Infoblox has partnered with some of the leading security companies to help clients realize immediate returns on investment. With partners like Carbon Black, Qualys, Splunk, FireEye, Cisco and others, automation occurs virtually out-of-the-box. Security orchestration occurs when people define and execute processes utilizing technology automation. At this point, we need to escalate and consult with the threat intelligence team. The two industry standard models for understanding an attack are the Cyber Kill Chain and the Diamond Model of Intrusion Analysis.

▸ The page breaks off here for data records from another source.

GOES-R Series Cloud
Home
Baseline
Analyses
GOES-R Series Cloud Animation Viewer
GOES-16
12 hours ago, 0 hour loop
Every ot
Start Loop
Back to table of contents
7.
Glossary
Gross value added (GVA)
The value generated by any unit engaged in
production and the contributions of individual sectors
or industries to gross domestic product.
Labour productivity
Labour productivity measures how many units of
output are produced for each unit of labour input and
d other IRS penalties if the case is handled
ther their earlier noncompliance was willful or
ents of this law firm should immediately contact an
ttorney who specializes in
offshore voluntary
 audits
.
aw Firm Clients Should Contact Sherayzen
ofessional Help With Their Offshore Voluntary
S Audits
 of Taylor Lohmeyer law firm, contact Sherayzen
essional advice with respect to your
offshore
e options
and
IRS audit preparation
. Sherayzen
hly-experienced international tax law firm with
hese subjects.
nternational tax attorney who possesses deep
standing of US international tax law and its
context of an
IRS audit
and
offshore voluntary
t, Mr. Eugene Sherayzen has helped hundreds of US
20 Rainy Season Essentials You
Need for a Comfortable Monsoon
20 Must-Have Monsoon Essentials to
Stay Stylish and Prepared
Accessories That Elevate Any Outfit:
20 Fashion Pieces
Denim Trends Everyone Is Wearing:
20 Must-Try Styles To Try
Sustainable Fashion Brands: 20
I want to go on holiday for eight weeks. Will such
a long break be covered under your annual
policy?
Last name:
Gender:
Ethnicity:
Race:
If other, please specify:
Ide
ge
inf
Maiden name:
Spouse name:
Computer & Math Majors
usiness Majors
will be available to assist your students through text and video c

The threat intelligence team uses these to identify adversary tactics, techniques and procedures, or TTP’s. Most notably, the Diamond Model is the methodology we’re going to build on today. The ActiveTrust dossier threat investigation tool enables an analyst to research known indicators, pivot on the results, expanding their understanding of the adversary capabilities, and associate those newly discovered indicators to more comprehensively defend the network.

Now most likely declared an incident, the incident response and threat intelligence teams can review the full context of the threat, understand the actor’s TTPs, and discover additional vectors of attack. The initial attack has been defended, but now we’re going to shift from a reactive to a proactive state by threat hunting. The incident response and hunt teams can use the newly discovered indicators to feed back to the SIEM, identifying if any host ever communicated with the previously unrelated domains. In the event the answer is yes, the Infoblox DDI suite can identify which host was assigned the internal IP address at the time of communication. From there, the Carbon Black endpoint for that affected host can be triggered to search for additional indicators of compromise. And the process of hunting continues until all attack vectors are investigated, systems are patched, and management has been informed.

Conclusion: Security Orchestration & Automation Work Together to Help Defend Against Threats

Security orchestration helps remove fear, uncertainty, and doubt when defending a network. Automation collects and correlates that data into actual information. Security defenders take that information with context and apply that knowledge to defend against this threat, while gaining foresight into the next.